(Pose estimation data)

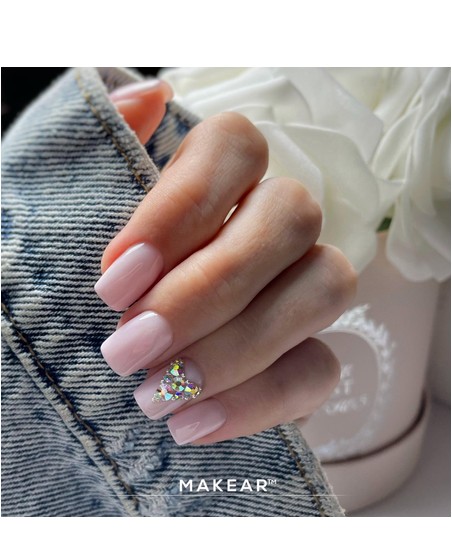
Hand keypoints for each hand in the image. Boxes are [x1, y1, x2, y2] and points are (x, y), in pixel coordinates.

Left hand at [95, 79, 356, 444]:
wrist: (103, 369)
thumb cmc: (81, 286)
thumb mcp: (65, 217)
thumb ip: (101, 152)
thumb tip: (150, 96)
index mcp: (219, 176)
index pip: (237, 147)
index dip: (182, 208)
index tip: (114, 278)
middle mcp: (275, 222)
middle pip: (291, 216)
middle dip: (208, 290)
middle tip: (128, 347)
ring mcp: (304, 287)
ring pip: (326, 287)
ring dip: (239, 346)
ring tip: (156, 394)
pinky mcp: (309, 356)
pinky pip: (320, 371)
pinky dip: (257, 400)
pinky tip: (191, 424)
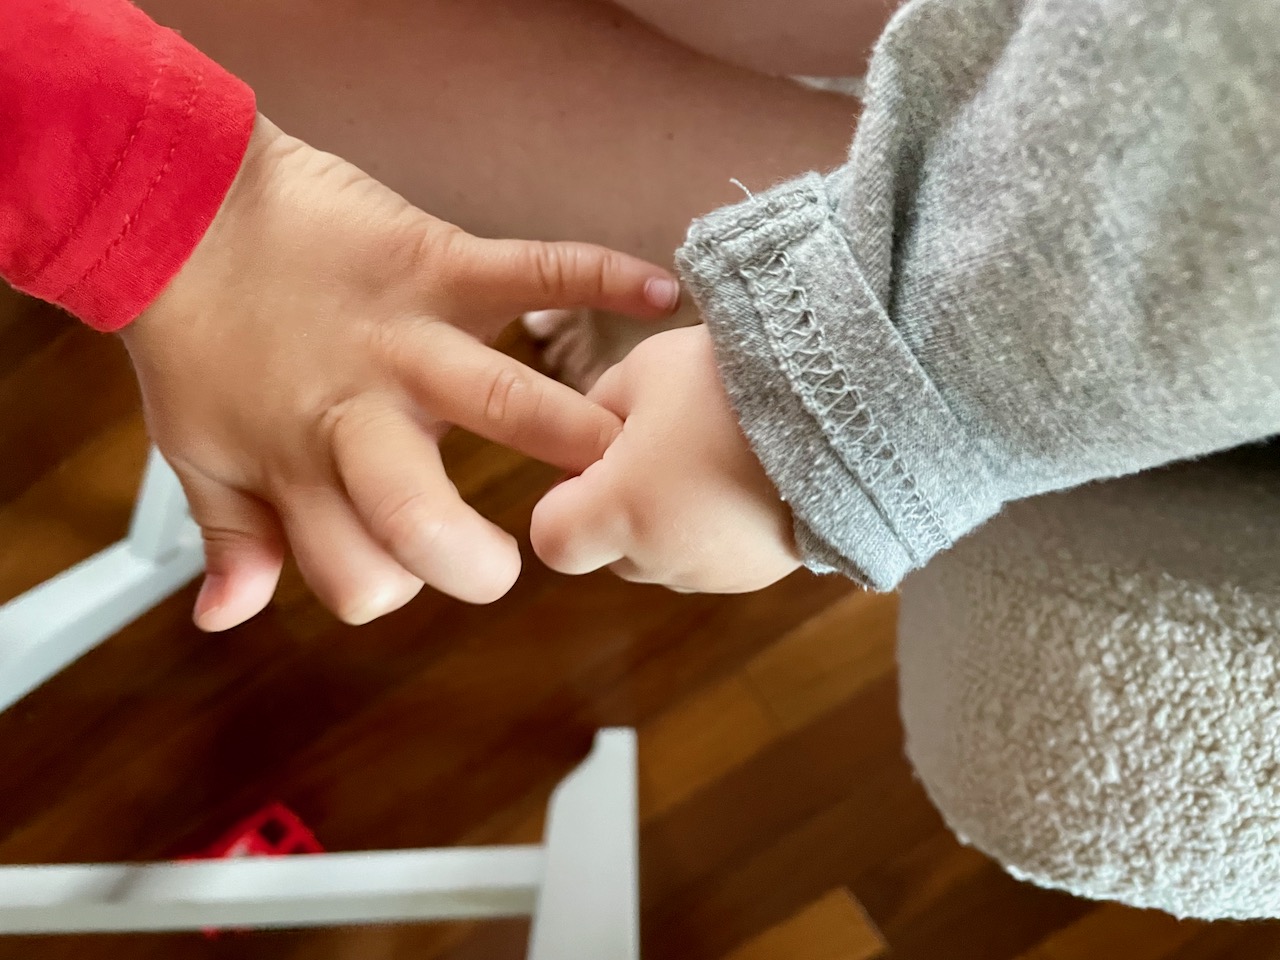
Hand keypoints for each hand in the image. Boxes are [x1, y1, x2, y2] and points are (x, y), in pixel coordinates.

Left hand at [120, 116, 679, 630]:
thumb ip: (231, 540)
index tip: (416, 562)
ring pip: (503, 401)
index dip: (392, 588)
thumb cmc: (193, 341)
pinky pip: (532, 268)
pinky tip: (660, 295)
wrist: (182, 209)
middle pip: (421, 521)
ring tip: (621, 454)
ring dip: (574, 434)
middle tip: (529, 541)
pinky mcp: (435, 264)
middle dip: (480, 560)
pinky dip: (601, 273)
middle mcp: (357, 418)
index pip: (366, 579)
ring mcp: (405, 339)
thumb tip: (224, 619)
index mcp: (302, 473)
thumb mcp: (196, 455)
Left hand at [530, 325, 800, 592]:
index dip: (563, 502)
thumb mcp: (645, 369)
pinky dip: (714, 531)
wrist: (845, 407)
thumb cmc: (728, 381)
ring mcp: (713, 575)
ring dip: (667, 523)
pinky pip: (712, 561)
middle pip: (608, 554)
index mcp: (619, 512)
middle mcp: (660, 559)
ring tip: (710, 460)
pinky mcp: (760, 576)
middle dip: (619, 511)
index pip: (552, 540)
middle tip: (660, 449)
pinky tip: (744, 481)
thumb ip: (598, 407)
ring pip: (661, 560)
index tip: (597, 460)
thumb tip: (590, 433)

◆ Exercise: Go through the records and copy each line with "index" in it.

◆ Output:
index mcp: (219, 176)
index pip: (237, 147)
index dip: (182, 208)
index tip: (114, 278)
index tip: (416, 562)
index dip: (392, 588)
index pip: (366, 579)
index mcp: (302, 473)
index dip: (563, 502)
index mcp: (619, 512)
index pip: (552, 540)
index tip: (597, 460)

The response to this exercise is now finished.